Il y a trois personnes qui sont démentes au sens psychiatrique du terme, d'autres ont des séquelles d'AVC. Ceux qui sont en fauteuil roulant n'arrivent à passer dans leur lit qu'au prix d'effort monstrueux - Dominique Simonnot, contrôleure des lieux de privation de liberté. 

"Vous vous rendez compte qu'ils sont tombés sur une personne tellement démente qu'elle était en train de dévorer son réveil en plastique, et de boire l'eau des toilettes" s'indigne Dominique Simonnot. L'unité G est prévue pour accueillir 20 personnes, handicapées, malades, agées. Elles sont 17 actuellement incarcérés.  Moyenne d'age : 68 ans.  Sept d'entre elles, agées de 43 à 85 ans présentent de lourdes pathologies. Ce sont pour l'essentiel des détenus en fin de longue peine. La quasi totalité (15 d'entre eux) sont sur un lit médicalisé, 8 se déplacent en fauteuil roulant, 3 avec des cannes ou des déambulateur. L'un d'entre eux est aveugle et ne peut pas se déplacer seul. Les portes des cellules sont verrouillées la nuit, ouvertes le jour. 

Certains détenus sont incapables de couper leur viande seuls, et sont dénutris. Trois personnes souffrent d'incontinence urinaires ou fécale et ne bénéficient d'une aide pour la toilette que deux à trois fois par semaine. "Je vous laisse imaginer l'état dans lequel elles sont dans leur lit" dit Dominique Simonnot avec une colère contenue dans la voix. "Elles baignent dans leurs excréments le temps qu'on vienne les changer". 

Le médecin généraliste ne pouvait plus supporter les conditions d'hébergement et de soin de ses patients, il a démissionné. 

Depuis quatre ans, les soignants alertent les autorités sanitaires. Le médecin généraliste en charge de l'unité a démissionné "ne pouvant plus supporter éthiquement les conditions d'hébergement et de soin de ses patients" indique le rapport des contrôleurs. Les surveillants sont en nombre insuffisants, tout comme les aides soignants, ou les soignants. Les soins (kinésithérapie, ergothérapie) pour éviter que l'état de santé des détenus se dégrade sont parfois inexistants. 

L'état de santé de plusieurs patient est incompatible avec l'incarcération, mais les mesures permettant d'obtenir des remises de peine, ne sont pas mises en place. Sur les 8 cas pour lesquels le médecin avait établi des certificats médicaux, une seule personne a obtenu une suspension de peine. "Pour une personne, les experts ont estimé qu'il y avait un risque de récidive et qu'il était dangereux, mais il n'a plus de jambes" s'exclame Dominique Simonnot. 

Les ministères de la santé et de la justice annoncent des mesures 

Les ministres de la Santé et de la Justice ont répondu ce lundi soir à la défenseure des droits dans un courrier de 8 pages. Ils confirment qu'à Bédenac les effectifs en personnels ne sont pas en adéquation avec les pathologies de plus en plus graves des personnes détenues. Ils indiquent que l'Agence Régionale de Santé a récemment débloqué 200 000 euros pour des recrutements infirmiers au centre hospitalier de Jonzac. 

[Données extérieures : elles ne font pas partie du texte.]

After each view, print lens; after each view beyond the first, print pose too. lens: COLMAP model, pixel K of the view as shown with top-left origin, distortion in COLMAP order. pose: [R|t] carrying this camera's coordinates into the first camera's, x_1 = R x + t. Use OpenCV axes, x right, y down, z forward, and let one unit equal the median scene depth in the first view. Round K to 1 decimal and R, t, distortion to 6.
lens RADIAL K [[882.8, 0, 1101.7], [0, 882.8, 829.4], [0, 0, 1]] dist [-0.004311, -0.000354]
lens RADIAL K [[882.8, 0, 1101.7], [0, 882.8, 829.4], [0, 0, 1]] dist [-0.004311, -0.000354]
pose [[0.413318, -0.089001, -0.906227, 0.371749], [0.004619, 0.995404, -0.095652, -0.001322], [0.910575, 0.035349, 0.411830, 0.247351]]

Les ministres indiquent qu'une évaluation des besoins de l'établissement a été faite le 22 avril par l'ARS. Elle confirme que les prestations essentielles pour les besoins de vie (toilette, habillage, hygiène urinaire et fécale) sont insuffisantes, et que 2 détenus n'ont pas leur place dans cette unité. Des décisions ont été prises pour accroître le temps d'intervention du service d'aide aux personnes dépendantes, mettre en place des activités de stimulation cognitives pour prévenir la perte d'autonomie, et conforter la présence quotidienne médicale et les prestations d'accompagnement et de rééducation (kinés).